* Dataset content *

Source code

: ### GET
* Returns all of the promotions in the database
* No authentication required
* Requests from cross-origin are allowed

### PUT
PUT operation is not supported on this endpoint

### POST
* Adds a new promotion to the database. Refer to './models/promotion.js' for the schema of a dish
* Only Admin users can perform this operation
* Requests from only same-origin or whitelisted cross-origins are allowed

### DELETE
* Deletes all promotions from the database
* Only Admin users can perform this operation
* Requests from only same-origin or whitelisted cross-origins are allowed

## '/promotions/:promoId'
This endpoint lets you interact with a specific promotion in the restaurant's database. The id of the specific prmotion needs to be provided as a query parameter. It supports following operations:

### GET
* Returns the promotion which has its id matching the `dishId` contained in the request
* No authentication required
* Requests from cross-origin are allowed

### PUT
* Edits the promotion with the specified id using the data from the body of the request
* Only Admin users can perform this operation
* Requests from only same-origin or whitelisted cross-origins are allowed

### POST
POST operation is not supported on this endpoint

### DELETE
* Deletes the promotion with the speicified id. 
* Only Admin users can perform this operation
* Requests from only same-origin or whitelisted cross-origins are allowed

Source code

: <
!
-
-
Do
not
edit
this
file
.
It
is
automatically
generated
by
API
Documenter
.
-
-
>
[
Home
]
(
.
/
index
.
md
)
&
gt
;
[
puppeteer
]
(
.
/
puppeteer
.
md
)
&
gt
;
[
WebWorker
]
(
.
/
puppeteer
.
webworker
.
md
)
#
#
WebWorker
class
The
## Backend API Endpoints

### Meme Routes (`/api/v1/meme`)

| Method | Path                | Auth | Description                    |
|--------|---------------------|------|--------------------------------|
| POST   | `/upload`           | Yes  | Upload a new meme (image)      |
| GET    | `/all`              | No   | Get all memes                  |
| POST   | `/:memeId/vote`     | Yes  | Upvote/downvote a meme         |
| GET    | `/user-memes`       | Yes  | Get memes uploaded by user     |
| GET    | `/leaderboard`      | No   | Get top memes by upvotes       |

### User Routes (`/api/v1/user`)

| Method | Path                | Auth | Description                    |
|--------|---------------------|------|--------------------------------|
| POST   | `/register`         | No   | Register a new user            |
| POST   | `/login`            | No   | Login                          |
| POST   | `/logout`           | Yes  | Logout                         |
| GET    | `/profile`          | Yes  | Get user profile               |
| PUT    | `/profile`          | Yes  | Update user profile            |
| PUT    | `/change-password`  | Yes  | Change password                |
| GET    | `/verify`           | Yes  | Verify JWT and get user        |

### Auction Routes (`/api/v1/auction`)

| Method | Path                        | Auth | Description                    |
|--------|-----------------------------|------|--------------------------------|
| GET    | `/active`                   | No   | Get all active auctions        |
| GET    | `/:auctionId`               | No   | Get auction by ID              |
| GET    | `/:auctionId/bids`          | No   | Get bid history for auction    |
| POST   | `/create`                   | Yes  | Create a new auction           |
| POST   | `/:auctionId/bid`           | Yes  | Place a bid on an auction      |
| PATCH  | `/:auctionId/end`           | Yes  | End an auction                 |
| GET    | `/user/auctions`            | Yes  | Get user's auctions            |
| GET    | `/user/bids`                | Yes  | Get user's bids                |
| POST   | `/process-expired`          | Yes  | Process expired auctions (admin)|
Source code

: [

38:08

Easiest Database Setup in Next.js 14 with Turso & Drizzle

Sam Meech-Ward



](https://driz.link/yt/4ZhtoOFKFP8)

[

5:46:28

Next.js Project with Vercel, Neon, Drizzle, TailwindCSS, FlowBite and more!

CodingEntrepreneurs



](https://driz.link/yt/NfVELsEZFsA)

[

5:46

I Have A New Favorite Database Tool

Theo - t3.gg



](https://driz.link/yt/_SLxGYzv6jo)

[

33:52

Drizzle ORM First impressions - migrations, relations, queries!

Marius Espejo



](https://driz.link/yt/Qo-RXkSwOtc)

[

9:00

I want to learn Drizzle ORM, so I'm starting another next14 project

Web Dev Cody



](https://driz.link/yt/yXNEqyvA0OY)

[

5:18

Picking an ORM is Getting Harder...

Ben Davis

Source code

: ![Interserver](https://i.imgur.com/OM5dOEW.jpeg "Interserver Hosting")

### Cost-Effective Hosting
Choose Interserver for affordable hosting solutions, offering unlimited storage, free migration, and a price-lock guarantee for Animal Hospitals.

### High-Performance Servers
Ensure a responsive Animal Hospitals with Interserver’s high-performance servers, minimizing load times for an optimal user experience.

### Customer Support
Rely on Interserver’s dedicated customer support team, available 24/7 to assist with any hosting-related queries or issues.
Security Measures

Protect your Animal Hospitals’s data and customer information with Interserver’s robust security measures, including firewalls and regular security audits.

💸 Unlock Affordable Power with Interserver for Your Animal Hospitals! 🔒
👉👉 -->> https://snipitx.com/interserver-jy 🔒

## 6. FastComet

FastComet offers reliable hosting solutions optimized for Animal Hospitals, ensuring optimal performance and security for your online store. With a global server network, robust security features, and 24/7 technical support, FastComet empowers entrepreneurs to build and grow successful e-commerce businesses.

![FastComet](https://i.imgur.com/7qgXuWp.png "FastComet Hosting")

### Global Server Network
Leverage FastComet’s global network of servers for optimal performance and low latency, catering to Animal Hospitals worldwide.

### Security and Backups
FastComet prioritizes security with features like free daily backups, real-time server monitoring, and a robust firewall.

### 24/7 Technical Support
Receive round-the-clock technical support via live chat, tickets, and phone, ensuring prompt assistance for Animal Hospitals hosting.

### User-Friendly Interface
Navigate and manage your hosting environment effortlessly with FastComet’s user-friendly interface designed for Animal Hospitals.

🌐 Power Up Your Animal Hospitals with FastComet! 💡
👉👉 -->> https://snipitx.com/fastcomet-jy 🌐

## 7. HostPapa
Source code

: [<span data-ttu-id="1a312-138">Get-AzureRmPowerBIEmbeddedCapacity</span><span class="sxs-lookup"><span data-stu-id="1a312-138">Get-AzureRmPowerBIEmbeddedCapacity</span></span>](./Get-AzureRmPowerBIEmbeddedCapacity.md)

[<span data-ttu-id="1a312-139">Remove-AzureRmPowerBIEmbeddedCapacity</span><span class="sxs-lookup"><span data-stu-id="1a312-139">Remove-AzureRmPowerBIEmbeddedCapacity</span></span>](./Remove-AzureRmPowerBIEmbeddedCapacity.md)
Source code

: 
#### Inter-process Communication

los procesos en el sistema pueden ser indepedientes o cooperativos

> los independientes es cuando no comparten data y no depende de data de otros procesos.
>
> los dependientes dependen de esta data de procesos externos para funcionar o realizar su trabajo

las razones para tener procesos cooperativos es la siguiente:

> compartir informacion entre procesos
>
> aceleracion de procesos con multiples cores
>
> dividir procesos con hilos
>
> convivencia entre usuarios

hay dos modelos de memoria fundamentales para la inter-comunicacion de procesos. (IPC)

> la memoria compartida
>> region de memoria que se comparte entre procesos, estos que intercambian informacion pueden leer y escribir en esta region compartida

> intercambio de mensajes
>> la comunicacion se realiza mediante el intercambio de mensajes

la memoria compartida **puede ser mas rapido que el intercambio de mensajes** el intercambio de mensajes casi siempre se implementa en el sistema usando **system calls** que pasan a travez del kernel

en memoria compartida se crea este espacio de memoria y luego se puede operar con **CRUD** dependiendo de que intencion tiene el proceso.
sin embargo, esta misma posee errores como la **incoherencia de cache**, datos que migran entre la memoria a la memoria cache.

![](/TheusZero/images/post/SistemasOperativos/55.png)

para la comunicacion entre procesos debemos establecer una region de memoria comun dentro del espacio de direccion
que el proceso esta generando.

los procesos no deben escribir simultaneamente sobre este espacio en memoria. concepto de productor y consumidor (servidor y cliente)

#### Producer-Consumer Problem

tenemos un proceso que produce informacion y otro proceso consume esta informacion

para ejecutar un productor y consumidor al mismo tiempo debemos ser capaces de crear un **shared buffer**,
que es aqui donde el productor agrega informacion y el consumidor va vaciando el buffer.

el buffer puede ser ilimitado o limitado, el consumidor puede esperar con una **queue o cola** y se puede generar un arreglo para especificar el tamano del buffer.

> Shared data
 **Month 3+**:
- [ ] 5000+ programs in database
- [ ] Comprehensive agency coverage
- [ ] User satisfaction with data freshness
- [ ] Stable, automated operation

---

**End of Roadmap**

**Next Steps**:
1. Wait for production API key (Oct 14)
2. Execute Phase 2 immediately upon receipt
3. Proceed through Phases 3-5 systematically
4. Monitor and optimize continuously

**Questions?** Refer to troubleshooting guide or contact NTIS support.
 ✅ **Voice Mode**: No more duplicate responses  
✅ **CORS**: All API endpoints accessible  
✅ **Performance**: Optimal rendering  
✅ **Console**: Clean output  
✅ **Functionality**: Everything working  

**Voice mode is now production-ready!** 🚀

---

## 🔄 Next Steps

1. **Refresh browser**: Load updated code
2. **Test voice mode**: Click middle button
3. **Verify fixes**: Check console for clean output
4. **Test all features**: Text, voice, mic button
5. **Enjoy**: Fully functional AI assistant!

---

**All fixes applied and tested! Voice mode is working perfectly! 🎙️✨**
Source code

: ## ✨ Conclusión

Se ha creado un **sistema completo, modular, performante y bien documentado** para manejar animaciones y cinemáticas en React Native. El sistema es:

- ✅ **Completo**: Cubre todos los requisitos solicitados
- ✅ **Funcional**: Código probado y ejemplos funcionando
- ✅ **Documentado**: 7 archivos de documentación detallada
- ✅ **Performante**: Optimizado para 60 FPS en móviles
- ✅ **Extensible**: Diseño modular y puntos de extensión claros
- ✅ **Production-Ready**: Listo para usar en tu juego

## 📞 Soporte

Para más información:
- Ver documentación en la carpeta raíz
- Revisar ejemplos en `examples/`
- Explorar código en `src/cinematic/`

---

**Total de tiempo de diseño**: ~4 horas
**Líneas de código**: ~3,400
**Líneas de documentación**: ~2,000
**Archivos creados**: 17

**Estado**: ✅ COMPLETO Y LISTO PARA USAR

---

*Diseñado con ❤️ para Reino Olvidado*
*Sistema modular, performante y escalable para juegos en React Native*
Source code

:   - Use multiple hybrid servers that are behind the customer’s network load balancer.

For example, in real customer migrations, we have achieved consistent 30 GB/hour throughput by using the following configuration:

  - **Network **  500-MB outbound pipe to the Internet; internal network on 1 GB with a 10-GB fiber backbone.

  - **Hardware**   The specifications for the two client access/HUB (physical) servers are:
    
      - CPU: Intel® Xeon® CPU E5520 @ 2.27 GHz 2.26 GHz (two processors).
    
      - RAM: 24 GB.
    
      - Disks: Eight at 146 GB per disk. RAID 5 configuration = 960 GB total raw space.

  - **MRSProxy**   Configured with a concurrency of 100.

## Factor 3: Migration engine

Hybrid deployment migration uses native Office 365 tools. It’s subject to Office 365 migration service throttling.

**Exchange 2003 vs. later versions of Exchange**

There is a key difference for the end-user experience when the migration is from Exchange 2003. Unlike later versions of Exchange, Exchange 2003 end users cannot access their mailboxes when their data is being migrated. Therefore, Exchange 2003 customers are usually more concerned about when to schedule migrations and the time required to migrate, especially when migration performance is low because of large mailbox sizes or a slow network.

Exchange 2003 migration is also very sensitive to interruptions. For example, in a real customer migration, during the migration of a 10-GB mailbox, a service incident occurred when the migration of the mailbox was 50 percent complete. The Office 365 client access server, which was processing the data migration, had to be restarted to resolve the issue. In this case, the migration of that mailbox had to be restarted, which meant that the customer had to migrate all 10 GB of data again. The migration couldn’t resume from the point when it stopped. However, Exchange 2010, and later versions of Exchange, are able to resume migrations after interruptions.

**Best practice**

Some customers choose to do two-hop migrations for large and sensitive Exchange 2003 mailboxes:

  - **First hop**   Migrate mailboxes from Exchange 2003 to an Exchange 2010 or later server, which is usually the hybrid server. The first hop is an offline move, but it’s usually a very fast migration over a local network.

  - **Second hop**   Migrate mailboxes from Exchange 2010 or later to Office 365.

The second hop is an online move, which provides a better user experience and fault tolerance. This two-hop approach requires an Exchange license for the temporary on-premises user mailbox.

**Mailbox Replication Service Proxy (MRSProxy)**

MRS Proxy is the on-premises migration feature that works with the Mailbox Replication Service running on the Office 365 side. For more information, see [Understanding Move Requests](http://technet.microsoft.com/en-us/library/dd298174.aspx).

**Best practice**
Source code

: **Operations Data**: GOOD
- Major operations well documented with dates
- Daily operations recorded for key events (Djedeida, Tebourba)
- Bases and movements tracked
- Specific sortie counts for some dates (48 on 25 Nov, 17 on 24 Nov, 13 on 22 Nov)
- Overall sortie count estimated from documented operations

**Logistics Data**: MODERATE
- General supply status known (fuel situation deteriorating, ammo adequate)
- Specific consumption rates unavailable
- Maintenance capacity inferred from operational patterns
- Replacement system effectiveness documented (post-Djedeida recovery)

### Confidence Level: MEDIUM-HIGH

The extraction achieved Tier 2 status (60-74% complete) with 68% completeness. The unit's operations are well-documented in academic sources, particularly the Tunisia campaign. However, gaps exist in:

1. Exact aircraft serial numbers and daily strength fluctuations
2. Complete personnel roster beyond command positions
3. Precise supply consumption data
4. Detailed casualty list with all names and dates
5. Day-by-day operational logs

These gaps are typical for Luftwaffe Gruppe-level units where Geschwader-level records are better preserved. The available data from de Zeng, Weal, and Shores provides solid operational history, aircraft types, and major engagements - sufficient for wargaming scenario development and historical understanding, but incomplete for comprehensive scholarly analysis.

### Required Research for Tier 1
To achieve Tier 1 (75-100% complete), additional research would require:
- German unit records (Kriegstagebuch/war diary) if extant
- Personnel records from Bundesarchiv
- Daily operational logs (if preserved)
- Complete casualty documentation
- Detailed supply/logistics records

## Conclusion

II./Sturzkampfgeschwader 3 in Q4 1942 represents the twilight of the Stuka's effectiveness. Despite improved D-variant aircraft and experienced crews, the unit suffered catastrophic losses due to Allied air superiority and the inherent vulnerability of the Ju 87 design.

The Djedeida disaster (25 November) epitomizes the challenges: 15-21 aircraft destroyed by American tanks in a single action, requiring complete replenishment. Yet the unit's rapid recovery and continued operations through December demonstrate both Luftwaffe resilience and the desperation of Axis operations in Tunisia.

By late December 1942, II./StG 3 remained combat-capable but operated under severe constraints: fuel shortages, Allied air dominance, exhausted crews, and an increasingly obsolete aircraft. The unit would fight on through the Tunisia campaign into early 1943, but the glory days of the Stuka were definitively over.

* Directive *
Return, with no change at all, every line in the entries above from the line containing "now production-ready!** 🚀" through the line containing "4. **Test all".

* Reply to the task *
**Voice mode is now production-ready!** 🚀

---

## 🔄 Next Steps

1. **Refresh browser**: Load updated code
2. **Test voice mode**: Click middle button
3. **Verify fixes**: Check console for clean output
4. **Test all features**: Text, voice, mic button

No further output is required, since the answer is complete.